We were amused by what people would do to view the parade--stand in dumpsters or on homemade stilts. We followed the parade route to Times Square....
...and then made our way to Chelsea Piers and the Hudson River. We got a glimpse of the Statue of Liberty (on the left) and....
We were intrigued by the glass buildings (the one on the right reminded us of a ship) as we continued our journey to the High Line. The High Line is an old railroad line that has been developed into a park.
We enjoyed the views of the Hudson River, New Jersey across the river and the West side.
On the left is the pier where the Titanic was to have landed.
We passed cobblestone streets in the old meatpacking district turned fashionable hangout as we walked to Chelsea Market. We loved Chelsea Market, a quaint enclosed food court and shopping mall located in the old Nabisco factory. This was where the Oreo cookie was invented and produced. We sampled some delicious ice cream.
We wanted to spend more time exploring the market but it was time to head back to Harlem and Thanksgiving dinner! Lester, Jacob's friend and landlord, had made reservations at a French restaurant which was near the LDS church and the famous Apollo Theater, an almost exclusive African-American music hall. Our Thanksgiving dinner was definitely a unique experience. We loved the ambiance of the little restaurant, the slow pace of the meal allowing for lots of time to visit, and the delicious food.
After a much needed rest in the evening, we continued our explorations. We visited the Rockefeller Center. As we arrived, the building across the street put on a fabulous light display to Christmas music.
We rode the elevators to the top of the Rock and witnessed an ethereal view of the city. Back down on the ground, we soon found ourselves in Times Square again.
On Black Friday, Jacob took us through the impressive design shopping district, by Washington Square Park, and past New York University....
...and on to Broadway where we actually did some shopping! We were amazed at how quickly the people standing in lines were able to make their purchases.
My new hat from Uniglo and Jim's new down jacket kept us toasty warm for the rest of that bitter cold day.
The buildings near the bridge were stunning.
It was cold and windy on the Brooklyn Bridge but we were impressed by the architecture....
...and the view of the East River. We found our way to City Hall Park with its gas lit lamps and surrounded by government buildings which date back to 1812. The park itself has been in use since colonial times.
We walked by St. Paul's Chapel which was built in 1766 and is Manhattan's oldest building still in use. George Washington attended services here. It is located across the street from the World Trade Center site. A large sycamore tree in the church yard was knocked over with the blast and protected the church and graveyard from destruction on Sept. 11. An artist made a cast of the tree's roots.
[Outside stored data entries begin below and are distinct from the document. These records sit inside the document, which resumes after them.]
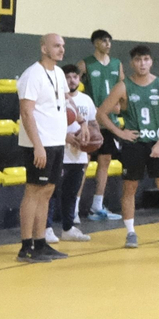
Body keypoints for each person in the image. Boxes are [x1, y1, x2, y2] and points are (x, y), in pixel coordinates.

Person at [97, 45, 159, 249]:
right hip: (134, 144)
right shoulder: (123, 86)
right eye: (138, 60)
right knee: (130, 187)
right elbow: (101, 113)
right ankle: (130, 232)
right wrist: (120, 133)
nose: (142, 64)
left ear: (151, 61)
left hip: (156, 143)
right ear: (131, 63)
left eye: (145, 59)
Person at [16, 34, 72, 262]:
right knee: (33, 191)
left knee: (47, 192)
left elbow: (63, 105)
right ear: (43, 48)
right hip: (39, 144)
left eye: (63, 46)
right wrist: (38, 146)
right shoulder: (32, 74)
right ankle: (25, 246)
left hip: (57, 141)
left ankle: (40, 243)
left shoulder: (59, 73)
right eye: (56, 46)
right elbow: (26, 112)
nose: (61, 50)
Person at [47, 63, 97, 245]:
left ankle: (68, 228)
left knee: (71, 193)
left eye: (75, 77)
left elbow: (93, 125)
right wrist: (65, 136)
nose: (71, 80)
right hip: (58, 151)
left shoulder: (86, 101)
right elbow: (47, 124)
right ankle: (46, 228)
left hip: (79, 154)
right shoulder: (55, 99)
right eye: (67, 77)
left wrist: (89, 139)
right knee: (50, 192)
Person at [80, 30, 123, 222]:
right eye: (104, 41)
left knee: (105, 162)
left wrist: (119, 106)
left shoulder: (117, 64)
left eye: (109, 41)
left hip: (110, 122)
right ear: (95, 43)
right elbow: (69, 84)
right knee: (83, 163)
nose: (108, 44)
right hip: (91, 122)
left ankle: (96, 205)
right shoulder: (85, 63)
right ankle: (73, 208)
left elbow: (123, 88)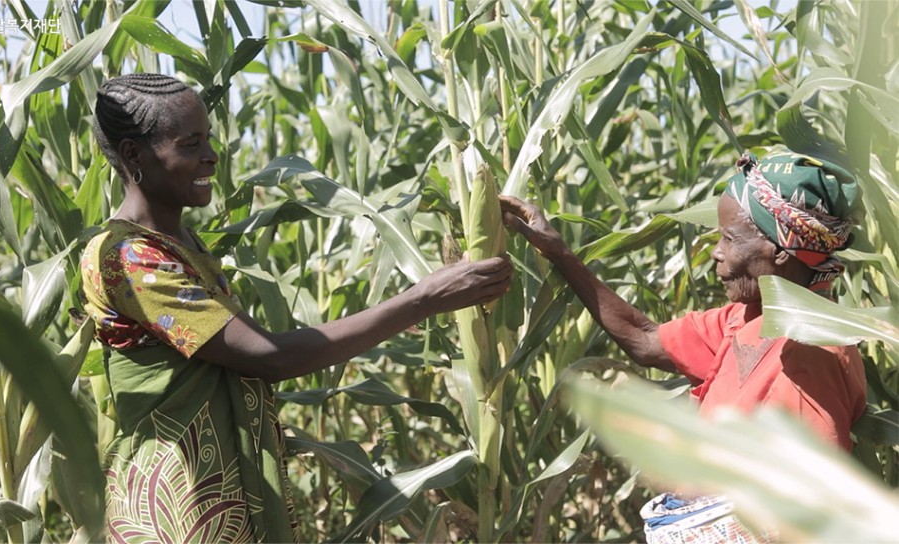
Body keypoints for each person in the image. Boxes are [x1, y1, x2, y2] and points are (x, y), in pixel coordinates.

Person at [79, 73, 512, 543]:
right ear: (133, 155)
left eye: (209, 138)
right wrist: (424, 298)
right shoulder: (127, 257)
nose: (211, 155)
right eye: (191, 143)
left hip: (220, 492)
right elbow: (270, 356)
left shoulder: (180, 243)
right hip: (176, 508)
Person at [500, 150, 866, 544]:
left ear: (779, 249)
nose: (716, 252)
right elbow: (643, 338)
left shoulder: (812, 352)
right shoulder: (745, 318)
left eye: (730, 238)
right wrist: (557, 250)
The Trinity Root is now on display at the Trinity Church to commemorate Sept. 11.
The beautiful Trinity Church was constructed in 1846.
We continued our tour down Wall Street where we saw the site of the inaugaration of George Washington as president of the US and the US Stock Exchange.
Exhilarated by all that we had seen but hungry and tired after hours of walking, we turned to retrace our steps up Wall Street. The Trinity Church framed by the buildings on Wall Street gave us the perfect parting photograph to top off our New York adventure.
Thankfully, we found a cab that transported us to Jacob's favorite Indian restaurant. It was cozy, the service really good and the food was hot! Just what we needed on that cold and blustery evening. After dinner, we went back to Broadway to find another show. We saw "West Side Story". It was good but didn't quite move us like "Wicked" had. After three hours of little sleep, we arose to prepare for the journey home. Thank you, Jacob, for a memorable visit to New York City! We hope there are many more to come.